Oorspronkelijk werden deze dieren vooral gehouden om zware lasten te dragen, voor de wol en voor het vlees, maar bij ons worden ze voornamelijk aanzien als een gezelschapsdier. Vooral alpaca's hebben de naam zeer zachtaardig te zijn, en hebben door hun wollige uiterlijk een grote aantrekkingskracht. Voor alle cameliden geldt dat het van nature eerder schuchtere dieren zijn, die weinig ziektetekenen zullen vertonen. Daarom worden zieke dieren door de eigenaar vaak laat opgemerkt, en is het van groot belang om goed vertrouwd te zijn met de normale gedragingen van uw dieren, en reeds bij de minste twijfel uw dierenarts te contacteren.

Fysiologie van de cameliden

Vertering en voeding

De alpaca heeft 3 magen: C1,C2 en C3. Elke maag heeft zijn eigen opbouw en functie binnen het verteren van voedsel.
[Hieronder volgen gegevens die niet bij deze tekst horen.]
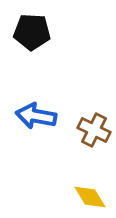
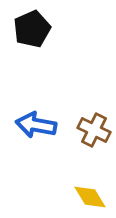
black pentagon: moved 3 px up; rotated 27 degrees counterclockwise
blue arrow: moved 9 px down
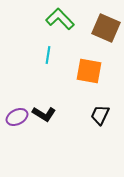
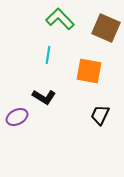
black L-shape: moved 17 px up
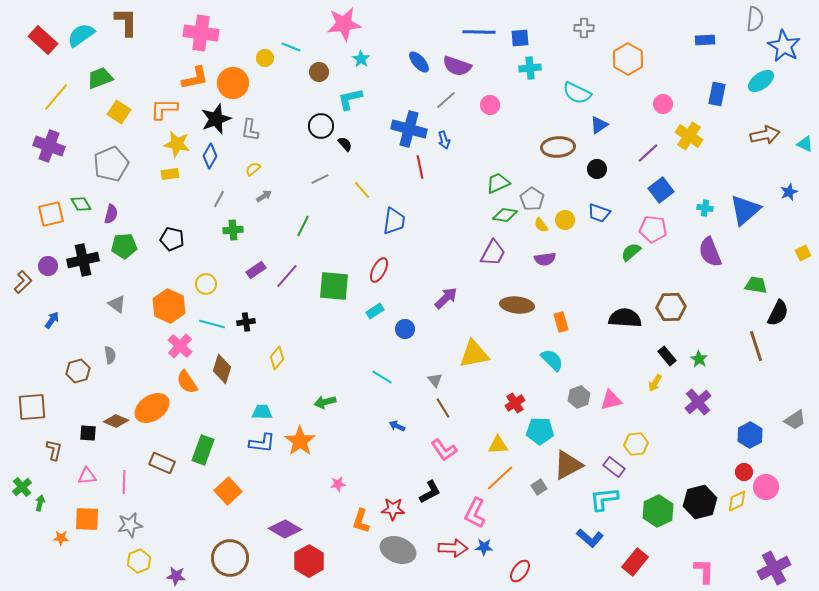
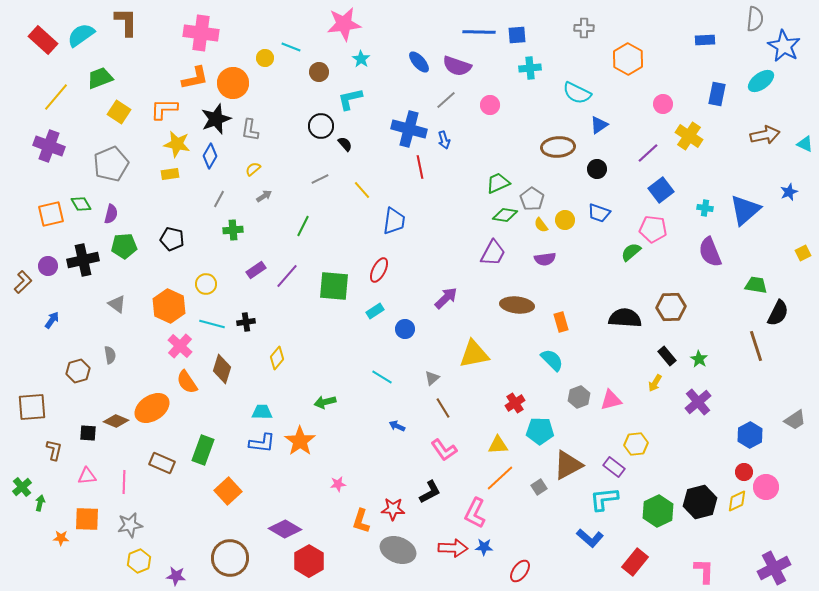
blue square at (520, 38): moved 3 px left, 3 px up
gray triangle at (435, 380): moved 3 px left, 2 px up; rotated 28 degrees clockwise
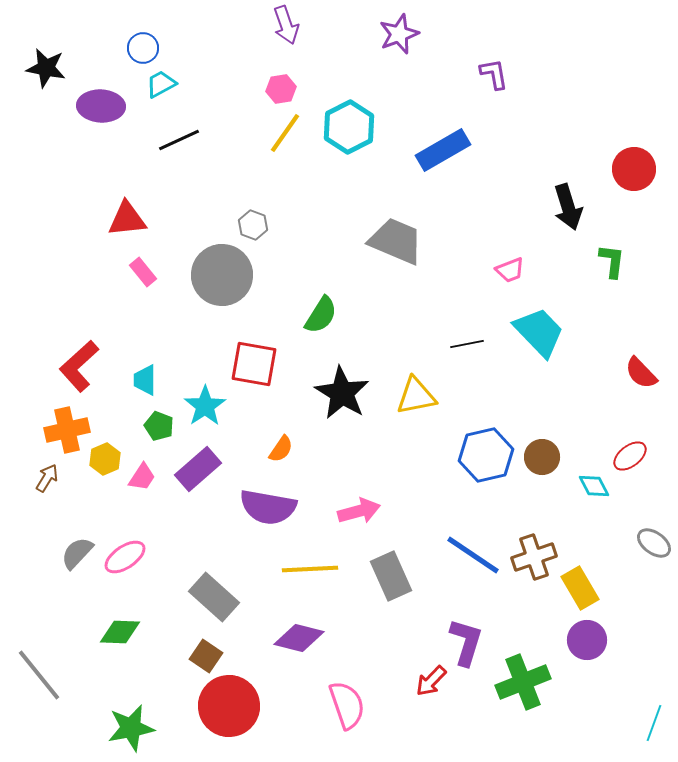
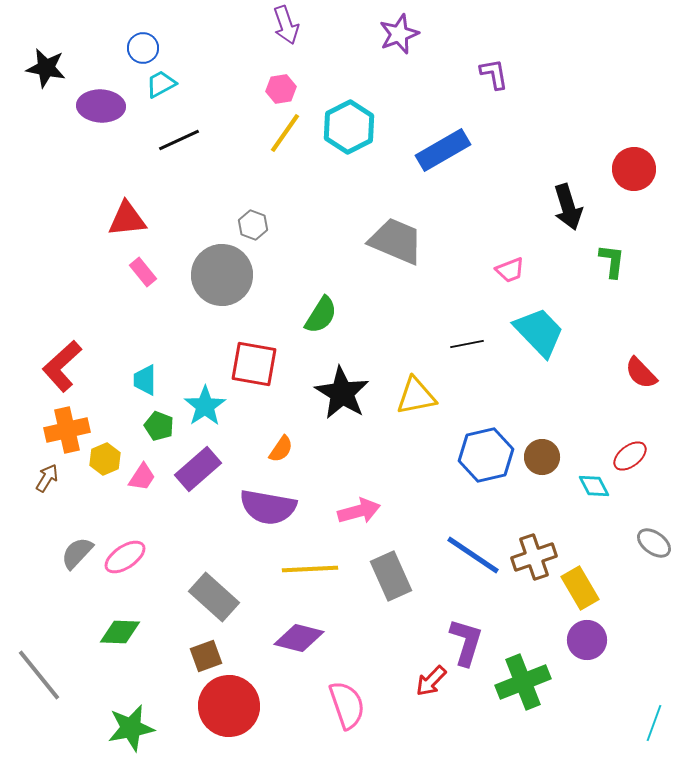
red L-shape at (79, 366): moved 17 px left
brown square at (206, 656): rotated 36 degrees clockwise
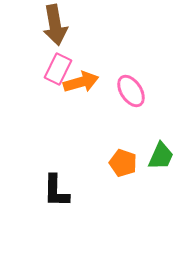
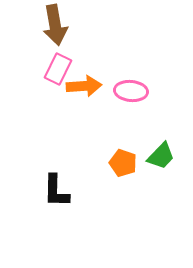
orange arrow: moved 3 px right, 4 px down; rotated 12 degrees clockwise
pink ellipse: rotated 52 degrees counterclockwise
green trapezoid: rotated 20 degrees clockwise
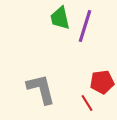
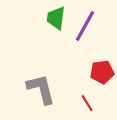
green trapezoid: moved 4 px left; rotated 20 degrees clockwise
purple line: rotated 12 degrees clockwise
red pentagon: moved 10 px up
De alpaca voedt zich, in zijn natuurlijke habitat in het hooggebergte, met natuurlijke grassen die groeien op grote hoogte waarvan de beschikbaarheid onderhevig is aan seizoensgebonden veranderingen. De hoeveelheid van beschikbaar voedsel varieert in functie van het seizoen (regenseizoen van december-maart ten opzichte van het droge seizoen van mei-oktober). De dieren hebben zich aangepast aan deze veranderingen door lagen van het onderhuidse vet en spieren af te zetten tijdens het natte seizoen, en dit dan weer te mobiliseren in tijden van schaarste.
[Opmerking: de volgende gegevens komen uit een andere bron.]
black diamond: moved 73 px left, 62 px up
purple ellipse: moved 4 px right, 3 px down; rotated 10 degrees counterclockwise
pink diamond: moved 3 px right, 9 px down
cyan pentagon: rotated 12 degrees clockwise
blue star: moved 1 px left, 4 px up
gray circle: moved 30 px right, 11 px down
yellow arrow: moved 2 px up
Hun spijsvertering is dan ook heel efficiënt in de vertering van voedsel van lage kwaliteit, onder andere door de langere verblijftijd van het voedsel in het spijsverteringskanaal. De kameelachtigen zijn dus aangepast aan ruwvoer van lage kwaliteit, en zeer efficiënt in de extractie van eiwit en energie. Wanneer graanmengelingen, of zelfs te energie- of eiwitrijk gras verstrekt wordt, zijn ze zeer gevoelig aan spijsverteringsstoornissen zoals verzuring en maagzweren.

Daarnaast is hun natuurlijk leefgebied zeer rijk aan natuurlijke mineralen, waarbij de schaarse begroeiing in het hoogland een hoog mineralen gehalte heeft. Van nature hebben lama's en alpaca's dan ook een hoge behoefte aan zink en koper, vergeleken met bijvoorbeeld runderen of schapen.
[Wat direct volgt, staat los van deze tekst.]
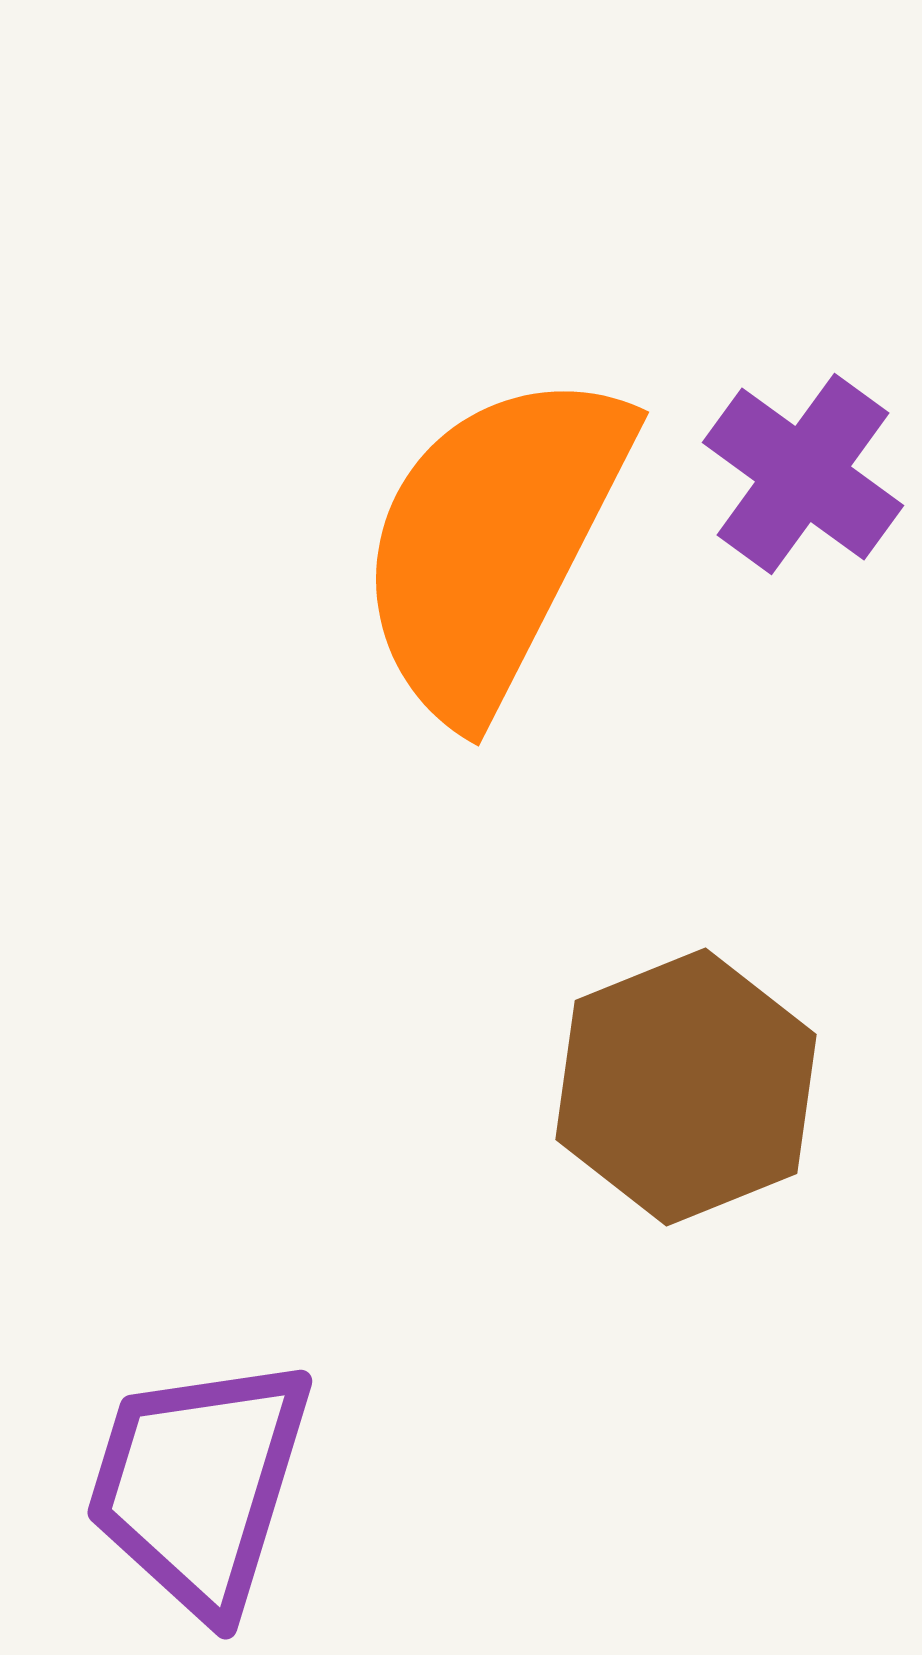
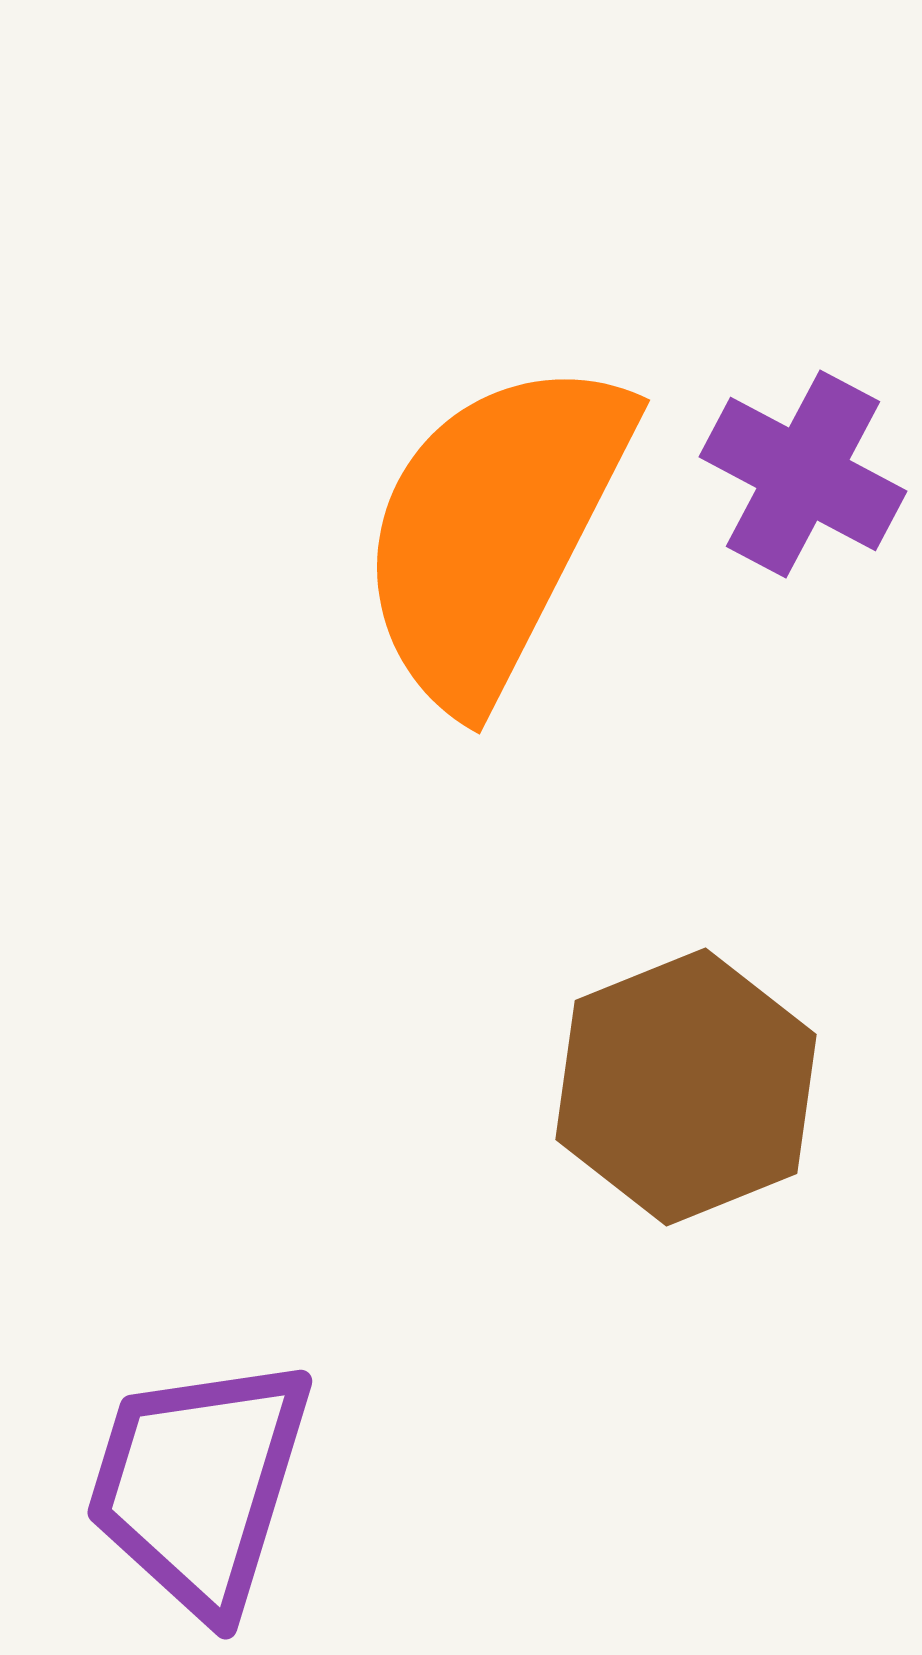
purple cross: rotated 8 degrees counterclockwise
orange semicircle: moved 1 px right, 12 px up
Een goede voeding voor cameliden bestaat dus in de eerste plaats uit voldoende ruwvoer (gras of hooi), aangevuld met een beperkte hoeveelheid aangepast alpacavoer om een goede mineralenvoorziening te bekomen.

Voortplanting

Bij cameliden spreekt men van merries of hembra's, hengsten of macho's, en veulens of crianza (enkelvoud cria). Hembra's hebben een geïnduceerde ovulatie. Dit wil zeggen dat er geen bronsttijd optreedt, maar een eisprong plaatsvindt als antwoord op de paring. Drachtige merries of hembra's wijzen krachtig de macho af wanneer ze samen geplaatst worden. Het is mogelijk dat de hembra uit de buurt blijft van de macho of dat de hembra's zelfs spuwen, rennen, schoppen en schreeuwen. Spugen en een poging om te ontsnappen zijn de meest voorkomende tekenen dat de hembra drachtig is. De gemiddelde draagtijd van kameelachtigen varieert tussen 330-350 dagen. De hoogdrachtige alpaca zal zich scheiden van de kudde, hummen (= brommend geluid dat alpaca's maken), vaak urineren, en gaan liggen en staan. Geboorteproblemen komen zeer weinig voor. De meeste cria's worden op een vlotte manier geboren. De tong van lama's en alpaca's kan niet uit de mond worden gebracht, waardoor de hembra de pasgeboren cria niet kan schoonlikken. De partus vindt meestal plaats tijdens de ochtend, dan geeft dit de hembra de beste kans om de crias droog en warm te krijgen voor de nacht valt. Een pasgeboren cria zal tussen de 5-7 kilo wegen.

Paring en ovulatie zijn mogelijk 10 dagen na de bevalling. Bij aanwezigheid van een macho zullen in principe de hembra's in de kudde bijna continu drachtig zijn.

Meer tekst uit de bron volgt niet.